To be eligible to earn revenue through Facebook’s Ad Breaks like Shetty, creators must have an official Facebook Page with at least 10,000 followers. They must also, in the past 60 days, have had a minimum of 30,000 one-minute views on videos at least three minutes long.

Shetty’s keynote is part of the company’s big push to draw more creators to Facebook Watch. In addition to his and Walker’s keynote, Facebook has a number of other events lined up at and around VidCon London, which runs this week, Feb. 14-17.

Those events aren’t limited to Facebook’s core platform, either. Ashley Yuki, product lead at Facebook-owned Instagram and IGTV, will reveal those sites’ plans for 2019. Facebook is also hosting Facebook and Instagram Creator Lounges — collaborative spaces designed for creators to get together, meet, and swap ideas. And Facebook is offering a number of workshops about its apps and products, including its VR arm, Oculus.

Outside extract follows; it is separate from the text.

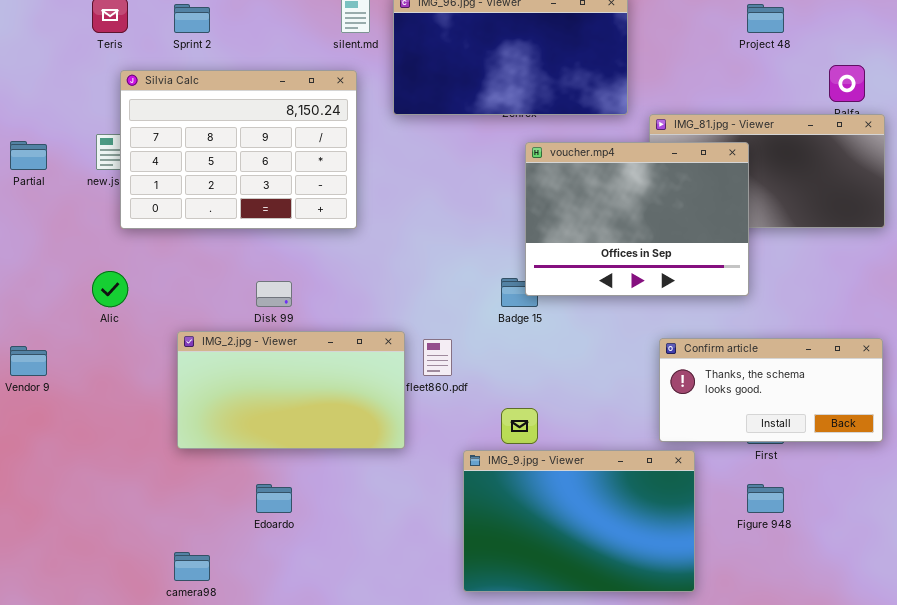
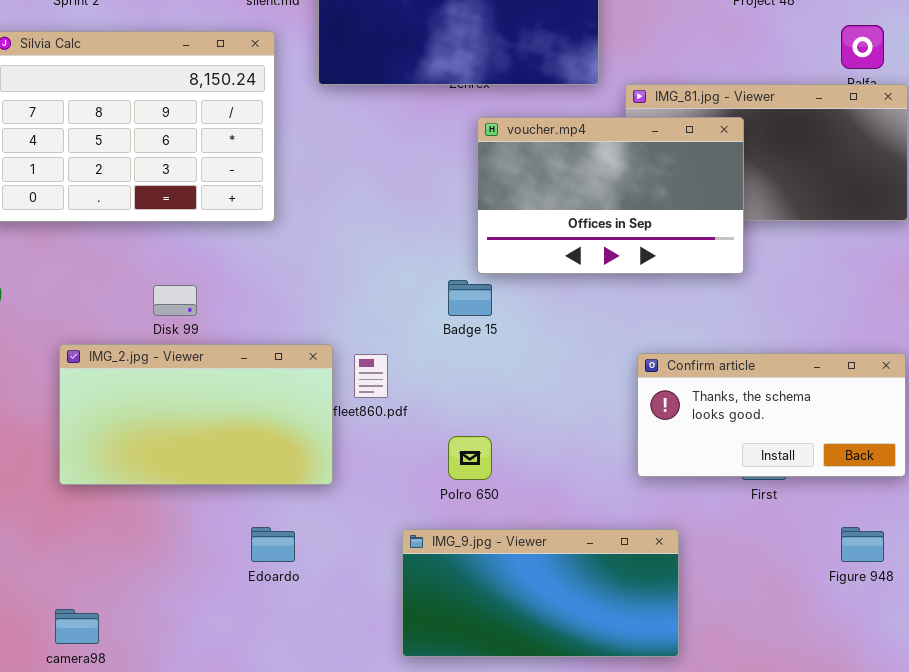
voucher.mp4: [525,142,749,296] -> [477,117,744,274], resized
IMG_9.jpg - Viewer: [463,450,695,592] -> [402,529,679,657], resized
Edoardo: [256,484,292,513] -> [251,527,295,562], moved
Figure 948: [747,484,784,513] -> [841,527,884,562], moved

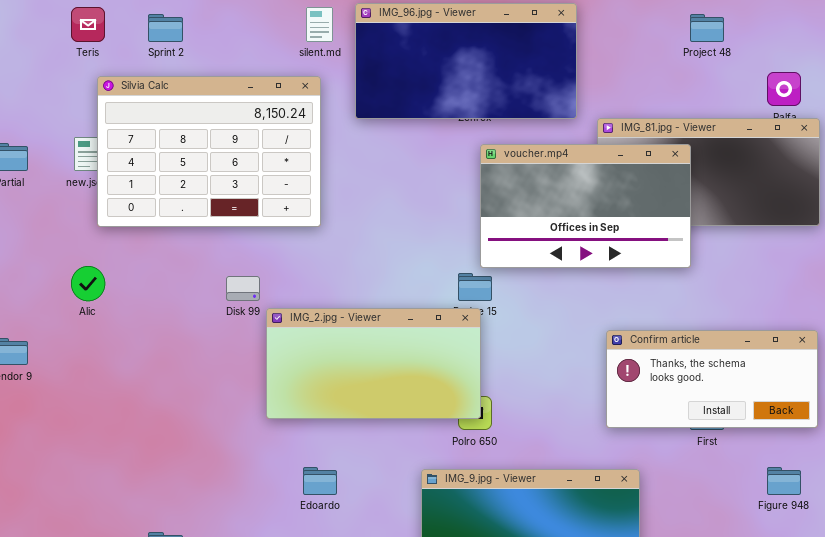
IMG_2.jpg - Viewer: [59,344,333,485] -> [266,308,481,419], moved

As for events outside VidCon, Facebook is hosting 72 Facebook Watch creators — including Shetty — for an invite-only Creator Day in Oxfordshire on Feb. 11. Facebook launched its Creator Day program last year with an inaugural event to spotlight 120 creators and announce new products. At this week’s event, it’ll offer workshops, interactive talks, and speeches from creators around the world.